The ARP "Jarvis" Runtime is the execution engine for agents. It orchestrates model calls and tool usage to complete tasks. A Runtime Instance is the component most resembling an individual AI "Agent".

Responsibilities

  • Executes a flow: Planner → Tool Executor → Chat.
    • The Planner outputs a list of further plan or tool steps needed to achieve the goal. This provides LLM-driven self-mutation capability to the flows.
    • The Tool Executor generate the exact arguments needed to call a tool via the tool registry client, then make the call.
    • Once all steps are executed, the Chat handler reads the execution record of the steps, and returns a final result.
  • Maintains execution context across steps (user_request, step_results, trace metadata).
  • Integrates with Tool Registry for tool discovery (list_tools), schema lookup (get_tool), and invocation (invoke).
  • Emits a JSONL trace (trace.jsonl) capturing step lifecycle and tool/LLM calls.

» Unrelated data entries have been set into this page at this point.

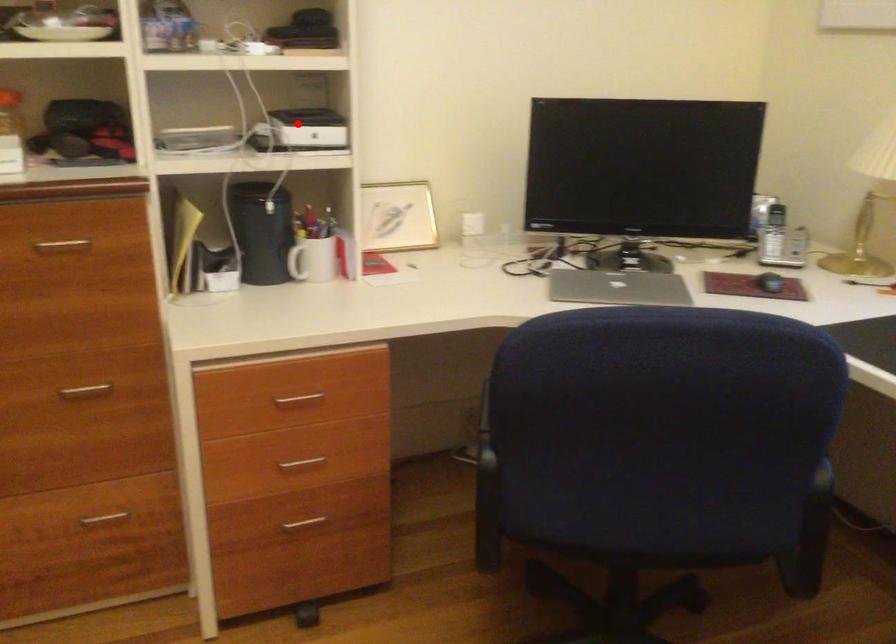
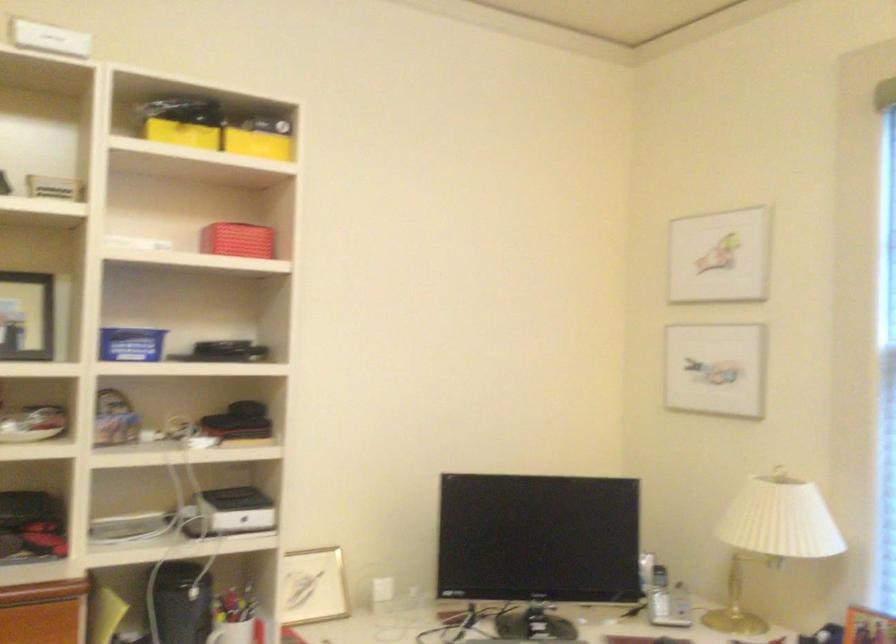
The point at the highlighted location is marked in the first image. Where is the corresponding point in the second image?

(231, 512)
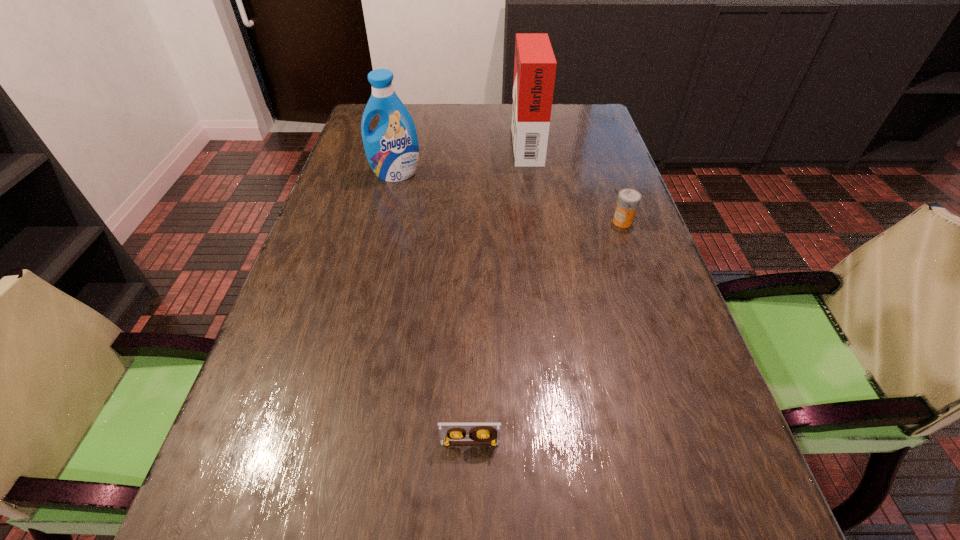
I want to click on vacant point located between the farthest object and the leftmost object, so click(x=461, y=158).

What are the coordinates of `unoccupied area between the third nearest object and the second object from left to right` in the screenshot? It's located at (433, 308).

Point out which object is positioned as the nearest to the videotape. Please provide its 2D coordinates. Your answer should be formatted as a tuple, i.e. [(x, y)], where the tuple contains the x and y coordinates of a point satisfying the conditions above.

[(628, 200)]

Identify which object is located as the nearest to the leftmost object. Please provide its 2D coordinates. Your answer should be formatted as a tuple, i.e. [(x, y)], where the tuple contains the x and y coordinates of a point satisfying the conditions above.

[(535, 65)]

Locate an element on the screen. The width and height of the screenshot is (960, 540). free region that satisfies the following two spatial constraints: 1. on the label side of the medicine; 2. at the front of the shortest object with visible reels is located at coordinates (701, 443).

Identify the location of free space that satisfies the following two spatial constraints: 1. on the front-facing side of the third object from left to right; 2. at the front of the shortest object with visible reels. Image resolution: width=960 pixels, height=540 pixels. (569, 443).

The width and height of the screenshot is (960, 540). I want to click on vacant space that satisfies the following two spatial constraints: 1. on the front-facing side of the farthest object; 2. at the front of the third object from right to left with visible reels, so click(569, 443).

I want to click on free space that satisfies the following two spatial constraints: 1. on the front-facing side of the farthest object; 2. on the front-facing side of the leftmost object, so click(x=531, y=174).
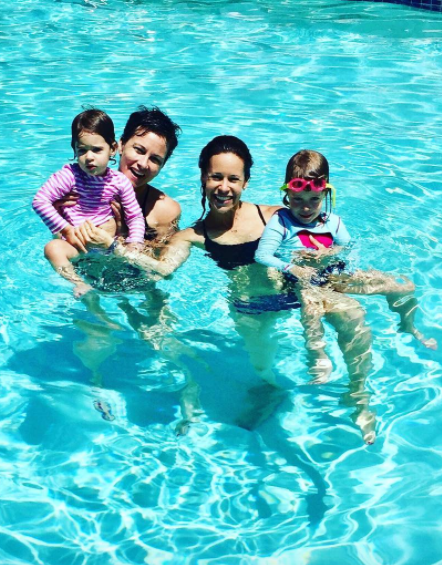
In order to click on dark blue tiles in this screenshot , I will do `click(430, 5)`.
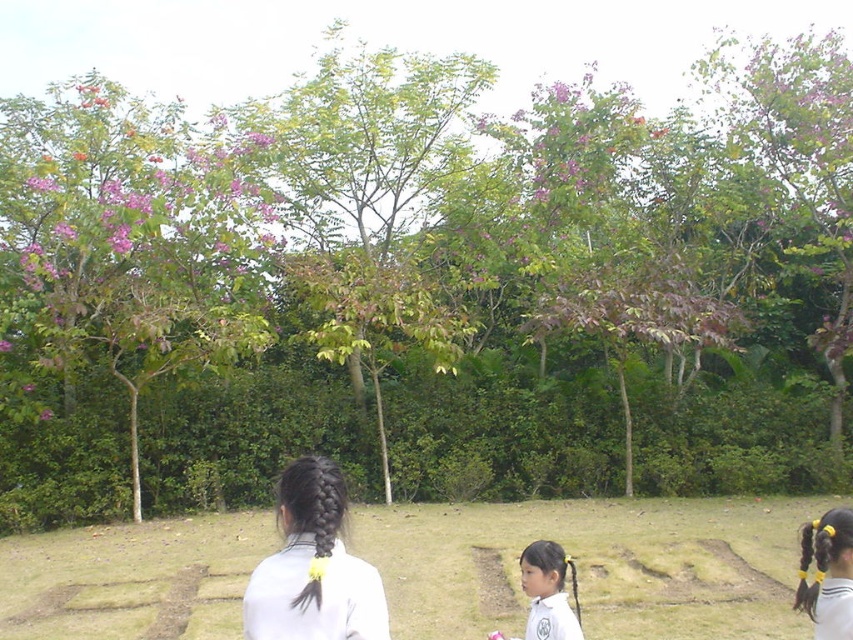
Does pink flowered tree at upper left come behind black hair at lower right?

Yes, pink flowered tree at upper left is further from the viewer.

Can you confirm if pink flowered tree at upper left is wider than black hair at lower right?

Yes.

Image resolution: width=853 pixels, height=640 pixels. Identify the location of pink flowered tree at upper left. (131, 236).

Find the location of a particular element. The image size is (853, 640). pink flowered tree at upper left is located at coordinates (131, 236).

Is black hair at lower right positioned in front of pink silky flower at upper left?

Yes, it is.

Image resolution: width=853 pixels, height=640 pixels. Find the location of `black hair at lower right`. black hair at lower right is located at coordinates (827, 573).

Who is more forward, (817,600) or (53,189)?

Point (817,600)

Find the location of `black hair at lower right`. black hair at lower right is located at coordinates (827, 573).

Is point (212, 272) closer to viewer compared to point (322, 593)?

That is False.

Can you confirm if pink flowered tree at upper left is taller than black hair at center?

In fact, pink flowered tree at upper left may be shorter than black hair at center.

Measure the distance between pink flowered tree at upper left and camera.

pink flowered tree at upper left and camera are 11.84 meters apart from each other.

This screenshot has height=640, width=853. In order to click on pink flowered tree at upper left in this screenshot , I will do `click(131, 236)`.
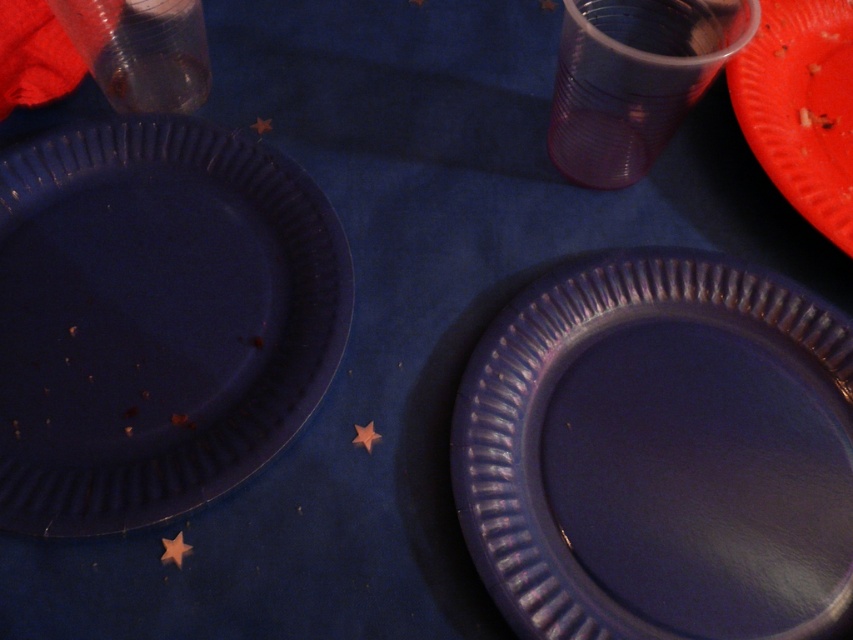
Where is `matte blue plate at lower right`? This screenshot has height=640, width=853. matte blue plate at lower right is located at coordinates (659, 452).

Between point (653, 609) and point (241, 202), which one is positioned behind?

The point (241, 202) is behind.

Between point (561, 621) and point (323, 353), which one is positioned behind?

Positioned behind is point (323, 353).

Locate an element on the screen. Image resolution: width=853 pixels, height=640 pixels. matte blue plate at lower right is located at coordinates (659, 452).

Is matte blue plate at lower right thinner than orange matte plate at upper right?

In fact, matte blue plate at lower right might be wider than orange matte plate at upper right.

Who is more distant from viewer, [567,604] or [834,177]?

Point [834,177]

Image resolution: width=853 pixels, height=640 pixels. I want to click on matte blue plate at lower right, so point(659,452).

The height and width of the screenshot is (640, 853). Identify the location of matte blue plate at lower left. (155, 320).

Who is lower down, matte blue plate at lower left or orange matte plate at upper right?

matte blue plate at lower left is lower down.

The width and height of the screenshot is (853, 640). What do you see at coordinates (155, 320) in the screenshot?
I see `matte blue plate at lower left` at bounding box center [155, 320].

You are a GUI agent. You are given a task and a screenshot of the screen. Output one action in this format:
    pyautogui.click(x=<x>, y=<y>)
    Task: Click on the matte blue plate at lower left
    Image resolution: width=853 pixels, height=640 pixels.
    Given the screenshot: What is the action you would take?
    pyautogui.click(x=155, y=320)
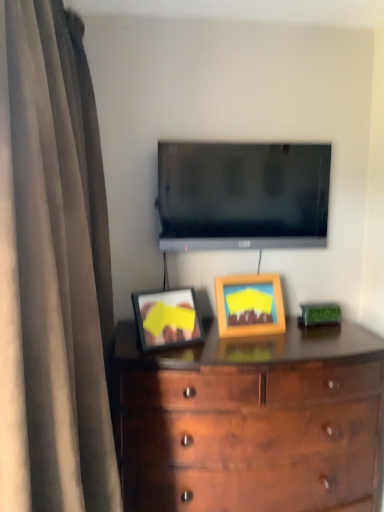
Describe the element at coordinates (249, 305) in the screenshot. I see `wooden picture frame at center` at that location.

This screenshot has height=512, width=384. What are the coordinates of `wooden picture frame at center` in the screenshot? It's located at (249, 305).

Locate an element on the screen. Image resolution: width=384 pixels, height=512 pixels. brown fabric curtain at left is located at coordinates (52, 270).

Is brown fabric curtain at left not inside wooden picture frame at center?

Yes, brown fabric curtain at left is located beyond the bounds of wooden picture frame at center.

Which object is more forward, brown fabric curtain at left or wooden picture frame at center?

brown fabric curtain at left is more forward.

Considering the relative sizes of brown fabric curtain at left and wooden picture frame at center in the image provided, is brown fabric curtain at left wider than wooden picture frame at center?

Yes.

Which object is positioned more to the right, brown fabric curtain at left or wooden picture frame at center?

wooden picture frame at center.

Is wooden chest of drawers at center facing away from brown fabric curtain at left?

No, wooden chest of drawers at center is not facing the opposite direction of brown fabric curtain at left.

Does point (148, 412) come closer to viewer compared to point (5, 255)?

No.

From a real-world perspective, between wooden chest of drawers at center and brown fabric curtain at left, who is vertically higher?

In real-world perspective, brown fabric curtain at left is above.

Which is in front, wooden chest of drawers at center or brown fabric curtain at left?

brown fabric curtain at left.

From the picture: Is wooden chest of drawers at center not near flat screen tv at upper center?

wooden chest of drawers at center is near flat screen tv at upper center, not far away.

From the image's perspective, between wooden chest of drawers at center and flat screen tv at upper center, which one is located above?

flat screen tv at upper center, from the image's perspective.

How far apart are wooden chest of drawers at center and flat screen tv at upper center?

wooden chest of drawers at center is 28.59 inches away from flat screen tv at upper center.

Is wooden chest of drawers at center spatially inside flat screen tv at upper center, or outside of it?

wooden chest of drawers at center is not enclosed by flat screen tv at upper center.

From the image's perspective, is wooden picture frame at center beneath brown fabric curtain at left?

No, from the image's perspective, wooden picture frame at center is not beneath brown fabric curtain at left.

Which of these two, wooden picture frame at center or brown fabric curtain at left, stands taller?

brown fabric curtain at left is taller.

Considering the relative positions of wooden picture frame at center and brown fabric curtain at left in the image provided, is wooden picture frame at center to the right of brown fabric curtain at left from the viewer's perspective?

Yes, wooden picture frame at center is to the right of brown fabric curtain at left.

From a real-world perspective, which is physically above, wooden picture frame at center or brown fabric curtain at left?

In real-world perspective, brown fabric curtain at left is above.

Who is shorter, brown fabric curtain at left or wooden chest of drawers at center?

With less height is wooden chest of drawers at center.

Does brown fabric curtain at left contain wooden chest of drawers at center?

No.

From a real-world perspective, who is located higher, brown fabric curtain at left or wooden chest of drawers at center?

From a 3D spatial view, brown fabric curtain at left is above.

From the image's perspective, who appears lower, brown fabric curtain at left or wooden chest of drawers at center?

wooden chest of drawers at center, from the image's perspective.

Can you see wooden picture frame at center touching flat screen tv at upper center?

They are not placed beside each other.

Is wooden picture frame at center positioned beyond the bounds of flat screen tv at upper center?

That's correct, wooden picture frame at center is outside of flat screen tv at upper center.

Can you tell me how much wooden picture frame at center and flat screen tv at upper center differ in facing direction?

The angle between the facing direction of wooden picture frame at center and the facing direction of flat screen tv at upper center is 9.76 degrees.

Relative to wooden picture frame at center, is wooden chest of drawers at center in front or behind?

wooden chest of drawers at center is in front of wooden picture frame at center.

Which is closer, (227, 392) or (235, 328)?

Point (227, 392) is positioned closer to the camera compared to point (235, 328).

Measure the distance between wooden chest of drawers at center and wooden picture frame at center.

32.78 centimeters.

Is wooden chest of drawers at center beside wooden picture frame at center?

wooden chest of drawers at center and wooden picture frame at center are clearly separated.

This screenshot has height=512, width=384. I want to click on picture frame behind the brown fabric curtain at left, so coord(249,305).

The image size is (384, 512). Identify the location of curtain on the left of wooden chest of drawers at center. (52, 270).

Considering their positions, is wooden chest of drawers at center positioned further to flat screen tv at upper center than wooden picture frame at center?

Based on the image, wooden chest of drawers at center appears to be further to flat screen tv at upper center.

Looking at this image, which object lies nearer to the anchor point flat screen tv at upper center, wooden picture frame at center or wooden chest of drawers at center?

wooden picture frame at center.

Considering their positions, is wooden picture frame at center positioned closer to wooden chest of drawers at center than flat screen tv at upper center?

Among the two, wooden picture frame at center is located nearer to wooden chest of drawers at center.

Based on their spatial positions, is brown fabric curtain at left or flat screen tv at upper center further from wooden picture frame at center?

Based on the image, brown fabric curtain at left appears to be further to wooden picture frame at center.

Considering their positions, is wooden chest of drawers at center positioned further to wooden picture frame at center than brown fabric curtain at left?

brown fabric curtain at left is positioned further to the anchor wooden picture frame at center.

When comparing their distances from wooden picture frame at center, does flat screen tv at upper center or brown fabric curtain at left seem closer?

flat screen tv at upper center is closer to wooden picture frame at center.

From the image, which object appears to be nearer to flat screen tv at upper center, wooden chest of drawers at center or brown fabric curtain at left?

Among the two, wooden chest of drawers at center is located nearer to flat screen tv at upper center.

Estimate the real-world distances between objects in this image. Which object is further from flat screen tv at upper center, wooden picture frame at center or brown fabric curtain at left?

brown fabric curtain at left is positioned further to the anchor flat screen tv at upper center.

Locate an element on the screen. the chest of drawers positioned between brown fabric curtain at left and flat screen tv at upper center from near to far is located at coordinates (252, 421).

Where is `chest of drawers between brown fabric curtain at left and wooden picture frame at center from front to back`? This screenshot has width=384, height=512. chest of drawers between brown fabric curtain at left and wooden picture frame at center from front to back is located at coordinates (252, 421).

Find the location of `picture frame between flat screen tv at upper center and wooden chest of drawers at center in the up-down direction`. picture frame between flat screen tv at upper center and wooden chest of drawers at center in the up-down direction is located at coordinates (249, 305).

The width and height of the screenshot is (384, 512). I want to click on picture frame positioned between brown fabric curtain at left and flat screen tv at upper center from near to far, so click(249, 305).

In the current MVP, the Runtime is primarily a CLI (jarvis-runtime …) plus a small set of Python orchestration classes you can embed.

Interfaces

CLI (MVP)

  • jarvis-runtime demo: runs a small multi-request demo flow
  • jarvis-runtime run --request "<text>": runs a single request
  • jarvis-runtime replay --trace <path>: replays Chat from a recorded trace

Python (library entry points)

  • jarvis_runtime.orchestrator.FlowOrchestrator: executes a flow and returns a RunResult (final text, status, steps, and trace paths).
  • jarvis_runtime.tool_registry_client.HttpToolRegistryClient / InProcessToolRegistryClient: Tool Registry integration.

High-level input/output:

  • Input: a user_request: str
  • Output: a final final_text: str plus a trace file path (runs/<flow_id>/trace.jsonl)

Configuration

The Runtime is configured via CLI flags and environment variables:

  • Tool Registry:
    • --tool-registry http|inproc (or JARVIS_TOOL_REGISTRY_MODE)
    • --tool-registry-url http://… (or JARVIS_TOOL_REGISTRY_URL)
  • Tracing:
    • --trace-dir <path> (or JARVIS_TRACE_DIR)
    • --redact-prompts (or JARVIS_REDACT_PROMPTS)
  • Model mode:
    • --mode stub|openai (or JARVIS_RUNTIME_MODE)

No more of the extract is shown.